2019-02-25T10:43:13+00:00

About the Brexit survival mindset

While Prime Minister Theresa May wants the House of Commons to vote again on 12 March, all sorts of “Brexit survival kits” or “Brexit survival packs” are selling like hot cakes in England. The prices for the care packages vary between 50 and 100 pound, depending on size and weight.

 

Photo by John Cameron on Unsplash

 

What at first glance looks like an English eccentricity betrays much of the attitudes that led to Brexit in the 2016 British referendum in England and  Wales (the Scots and Northern Irish did not find a good idea to bid farewell to the European Union).

The Irish historian and columnist Fintan O’Toole has subjected this mind set to psycho-historical analysis in his stunning study “Heroic Failure” (Head of Zeus Books, London). The Times Literary supplement welcomed O’Tooles book as a “devastating analysis“. In 2011 The Guardian ranked the Irish among the 300 most important British intellectuals – although O’Toole is Irish and does not live in the UK.

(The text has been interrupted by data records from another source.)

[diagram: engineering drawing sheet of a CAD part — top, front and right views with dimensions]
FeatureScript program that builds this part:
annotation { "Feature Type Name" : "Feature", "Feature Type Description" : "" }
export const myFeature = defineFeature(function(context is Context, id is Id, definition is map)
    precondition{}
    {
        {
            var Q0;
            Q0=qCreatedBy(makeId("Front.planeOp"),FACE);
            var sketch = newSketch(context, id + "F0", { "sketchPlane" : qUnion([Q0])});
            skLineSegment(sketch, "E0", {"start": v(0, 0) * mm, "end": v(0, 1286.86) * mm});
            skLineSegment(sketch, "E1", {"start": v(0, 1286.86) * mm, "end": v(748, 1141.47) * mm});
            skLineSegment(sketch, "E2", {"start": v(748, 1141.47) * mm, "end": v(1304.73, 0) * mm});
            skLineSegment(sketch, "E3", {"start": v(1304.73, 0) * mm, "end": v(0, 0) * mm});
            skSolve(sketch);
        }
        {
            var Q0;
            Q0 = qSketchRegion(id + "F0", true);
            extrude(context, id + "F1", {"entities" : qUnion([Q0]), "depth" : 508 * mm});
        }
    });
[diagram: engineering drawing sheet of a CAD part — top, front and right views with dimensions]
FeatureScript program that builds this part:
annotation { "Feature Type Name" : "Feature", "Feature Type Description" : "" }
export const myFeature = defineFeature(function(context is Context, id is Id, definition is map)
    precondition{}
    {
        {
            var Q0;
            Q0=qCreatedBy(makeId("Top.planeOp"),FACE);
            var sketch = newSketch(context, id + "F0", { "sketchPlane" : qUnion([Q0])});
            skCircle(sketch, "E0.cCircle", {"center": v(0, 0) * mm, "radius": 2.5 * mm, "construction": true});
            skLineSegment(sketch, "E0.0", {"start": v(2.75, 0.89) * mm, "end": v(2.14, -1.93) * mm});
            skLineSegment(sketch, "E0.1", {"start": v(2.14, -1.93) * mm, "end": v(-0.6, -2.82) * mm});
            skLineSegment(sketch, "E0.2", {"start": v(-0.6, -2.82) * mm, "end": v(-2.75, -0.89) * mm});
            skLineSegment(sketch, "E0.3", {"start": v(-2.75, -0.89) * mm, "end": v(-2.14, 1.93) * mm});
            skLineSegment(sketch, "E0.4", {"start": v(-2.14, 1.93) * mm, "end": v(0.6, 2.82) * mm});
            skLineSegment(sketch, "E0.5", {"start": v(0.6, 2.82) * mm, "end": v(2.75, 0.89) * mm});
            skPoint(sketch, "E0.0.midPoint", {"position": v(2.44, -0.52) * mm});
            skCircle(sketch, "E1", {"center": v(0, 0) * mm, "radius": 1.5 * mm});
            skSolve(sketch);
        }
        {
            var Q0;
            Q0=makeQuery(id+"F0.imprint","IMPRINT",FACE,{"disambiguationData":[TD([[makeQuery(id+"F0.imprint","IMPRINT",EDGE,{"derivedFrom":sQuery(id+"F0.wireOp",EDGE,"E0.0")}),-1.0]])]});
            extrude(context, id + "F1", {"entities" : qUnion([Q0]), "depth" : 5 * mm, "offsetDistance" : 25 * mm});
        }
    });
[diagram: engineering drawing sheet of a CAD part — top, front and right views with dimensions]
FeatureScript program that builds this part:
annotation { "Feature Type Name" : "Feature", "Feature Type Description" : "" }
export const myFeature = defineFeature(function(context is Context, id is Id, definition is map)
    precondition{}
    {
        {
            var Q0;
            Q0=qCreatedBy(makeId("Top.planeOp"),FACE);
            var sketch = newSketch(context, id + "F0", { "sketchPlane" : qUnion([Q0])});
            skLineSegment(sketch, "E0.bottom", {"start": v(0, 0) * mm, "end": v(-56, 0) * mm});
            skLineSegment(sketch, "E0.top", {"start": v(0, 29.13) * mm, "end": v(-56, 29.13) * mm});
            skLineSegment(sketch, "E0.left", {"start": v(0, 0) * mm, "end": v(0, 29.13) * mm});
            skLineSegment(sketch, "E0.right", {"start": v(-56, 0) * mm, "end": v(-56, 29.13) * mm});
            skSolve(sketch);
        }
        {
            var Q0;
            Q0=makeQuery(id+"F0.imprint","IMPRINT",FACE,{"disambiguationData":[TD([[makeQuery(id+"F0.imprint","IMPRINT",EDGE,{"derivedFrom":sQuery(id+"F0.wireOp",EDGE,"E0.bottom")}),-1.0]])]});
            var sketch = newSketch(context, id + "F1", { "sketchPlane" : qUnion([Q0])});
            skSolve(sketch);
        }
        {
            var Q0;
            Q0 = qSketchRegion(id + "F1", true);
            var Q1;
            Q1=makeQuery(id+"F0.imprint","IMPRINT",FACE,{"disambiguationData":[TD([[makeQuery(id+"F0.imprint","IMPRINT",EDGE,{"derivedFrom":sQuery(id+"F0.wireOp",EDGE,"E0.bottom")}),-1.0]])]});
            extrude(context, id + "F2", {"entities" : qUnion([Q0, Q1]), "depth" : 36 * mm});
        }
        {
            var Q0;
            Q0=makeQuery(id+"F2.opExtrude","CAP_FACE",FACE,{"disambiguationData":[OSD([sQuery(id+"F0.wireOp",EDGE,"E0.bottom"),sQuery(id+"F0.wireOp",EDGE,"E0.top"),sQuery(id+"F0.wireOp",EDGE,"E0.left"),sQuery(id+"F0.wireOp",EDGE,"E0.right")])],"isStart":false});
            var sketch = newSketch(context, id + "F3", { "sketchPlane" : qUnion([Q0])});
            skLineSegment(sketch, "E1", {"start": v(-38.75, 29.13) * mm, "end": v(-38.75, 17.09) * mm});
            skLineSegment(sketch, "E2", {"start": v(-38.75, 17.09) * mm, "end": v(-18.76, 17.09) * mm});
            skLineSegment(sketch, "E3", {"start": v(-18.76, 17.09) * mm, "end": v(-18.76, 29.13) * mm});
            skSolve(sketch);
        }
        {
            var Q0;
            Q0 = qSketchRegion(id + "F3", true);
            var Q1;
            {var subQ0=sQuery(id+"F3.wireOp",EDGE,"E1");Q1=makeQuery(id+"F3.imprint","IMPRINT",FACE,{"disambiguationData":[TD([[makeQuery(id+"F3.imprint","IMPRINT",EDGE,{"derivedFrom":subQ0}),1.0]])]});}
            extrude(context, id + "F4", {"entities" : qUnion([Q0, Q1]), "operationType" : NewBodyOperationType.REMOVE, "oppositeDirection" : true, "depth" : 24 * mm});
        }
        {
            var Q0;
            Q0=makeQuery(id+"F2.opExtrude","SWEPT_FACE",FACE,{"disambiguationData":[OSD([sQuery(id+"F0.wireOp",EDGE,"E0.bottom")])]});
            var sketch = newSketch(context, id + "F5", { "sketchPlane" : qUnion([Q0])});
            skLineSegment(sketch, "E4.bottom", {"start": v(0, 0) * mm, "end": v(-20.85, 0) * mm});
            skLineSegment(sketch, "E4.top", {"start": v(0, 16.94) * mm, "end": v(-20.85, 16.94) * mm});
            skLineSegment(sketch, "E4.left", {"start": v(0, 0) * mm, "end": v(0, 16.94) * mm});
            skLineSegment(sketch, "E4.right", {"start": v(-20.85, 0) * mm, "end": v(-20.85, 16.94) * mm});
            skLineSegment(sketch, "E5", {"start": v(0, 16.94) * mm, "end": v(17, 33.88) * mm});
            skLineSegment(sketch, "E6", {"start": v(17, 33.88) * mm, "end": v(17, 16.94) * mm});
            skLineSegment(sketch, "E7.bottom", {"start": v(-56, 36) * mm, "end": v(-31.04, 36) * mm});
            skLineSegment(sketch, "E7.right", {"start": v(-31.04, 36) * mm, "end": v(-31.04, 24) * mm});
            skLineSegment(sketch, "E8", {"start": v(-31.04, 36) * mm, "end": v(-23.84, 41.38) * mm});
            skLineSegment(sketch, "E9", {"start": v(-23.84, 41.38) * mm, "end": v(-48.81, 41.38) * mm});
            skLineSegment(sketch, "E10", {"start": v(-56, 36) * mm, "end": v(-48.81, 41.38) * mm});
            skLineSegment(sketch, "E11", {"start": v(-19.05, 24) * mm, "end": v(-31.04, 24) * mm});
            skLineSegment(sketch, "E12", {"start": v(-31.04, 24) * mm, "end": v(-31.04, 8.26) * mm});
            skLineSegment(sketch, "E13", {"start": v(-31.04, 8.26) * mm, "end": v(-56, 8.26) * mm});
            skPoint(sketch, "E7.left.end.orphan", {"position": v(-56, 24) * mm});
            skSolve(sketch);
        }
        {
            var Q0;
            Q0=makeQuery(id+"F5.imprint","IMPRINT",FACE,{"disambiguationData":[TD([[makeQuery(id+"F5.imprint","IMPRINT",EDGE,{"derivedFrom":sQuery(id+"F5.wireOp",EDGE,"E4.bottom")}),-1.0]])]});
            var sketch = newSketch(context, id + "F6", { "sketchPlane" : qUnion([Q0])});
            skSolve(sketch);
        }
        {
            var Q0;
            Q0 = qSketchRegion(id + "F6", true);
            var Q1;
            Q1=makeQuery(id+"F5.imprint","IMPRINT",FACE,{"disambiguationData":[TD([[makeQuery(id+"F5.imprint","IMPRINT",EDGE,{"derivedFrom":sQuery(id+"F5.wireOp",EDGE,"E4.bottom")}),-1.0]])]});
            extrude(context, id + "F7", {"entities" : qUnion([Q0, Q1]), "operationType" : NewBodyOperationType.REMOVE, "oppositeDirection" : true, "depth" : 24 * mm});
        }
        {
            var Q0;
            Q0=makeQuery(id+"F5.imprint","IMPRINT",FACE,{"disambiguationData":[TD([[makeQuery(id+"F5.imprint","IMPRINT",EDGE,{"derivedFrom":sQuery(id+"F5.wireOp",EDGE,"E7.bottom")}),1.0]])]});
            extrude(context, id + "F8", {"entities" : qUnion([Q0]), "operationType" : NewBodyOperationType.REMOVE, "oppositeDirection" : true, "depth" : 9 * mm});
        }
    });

The Irishman sharply contours “the strange sense of imaginery oppression that underlies Brexit” and goes far, far back into the depths of the English subconscious, to those layers that have to do with the history of World War II.

The British have won the war – and subsequently asked themselves more than once why the losers Germany and Japan, but also Italy and France, performed so much better in the post-war period.

If the British were to order survival packages now, O’Toole would see this as nothing else than a continuation of World War II by other means. Brexit feels for the Brexiters a little like the German Blitz in the English skies, only more peaceful.

Brussels” sounds like “Wehrmacht” to many Englishmen, both wanted or want to subjugate the British Isles in this world view.

Fintan O’Toole on page 74: “It is a dramatic bypass operation. In reality, Britain went from being an imperial power to being a reasonably ordinary but privileged Western European country. In the apparition conjured by Brexit, it went straight from being the colonizer to being colonized.”

The sad thing about this apt analysis, which could only have come from an Irishman: No matter what happens after 29 March 2019, deal or no deal, postponement or a new vote, wherever  Britain will go – this mind set is not to be got away from the minds of the English and thus from politics in Europe.